- _TASK TO COMPLETE_: A verbatim copy of the data is wanted, minus any picture in it.
***** DATASET *****
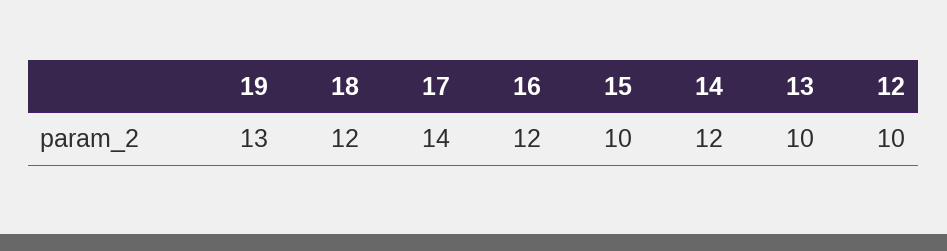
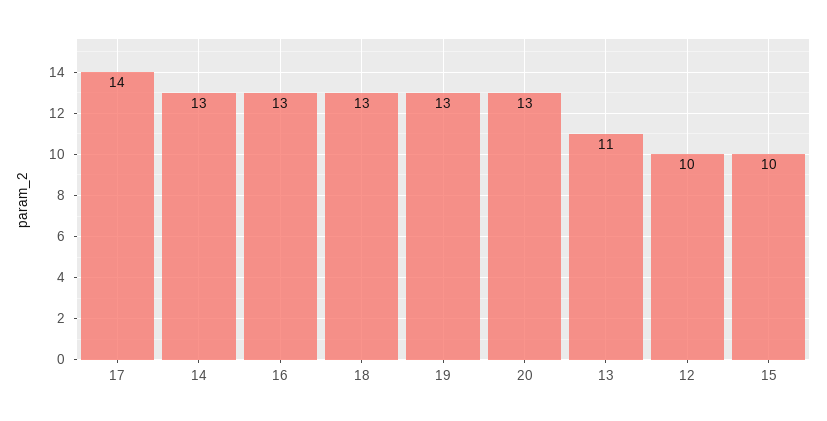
  {
    "19": 13,
-   "18": 12,
+   "18": 13,
    "17": 14,
-   "16": 12,
+   "16": 13,
    "15": 10,
-   "14": 12,
+   "14": 13,
-   "13": 10,
+   "13": 11,
-   "12": 10
+   "12": 10,
+   "20": 13
  }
*****
- _COMPLETED EXERCISE_:
  {
    "19": 13,
-   "18": 12,
+   "18": 13,
    "17": 14,
-   "16": 12,
+   "16": 13,
    "15": 10,
-   "14": 12,
+   "14": 13,
-   "13": 10,
+   "13": 11,
-   "12": 10
+   "12": 10,
+   "20": 13
  }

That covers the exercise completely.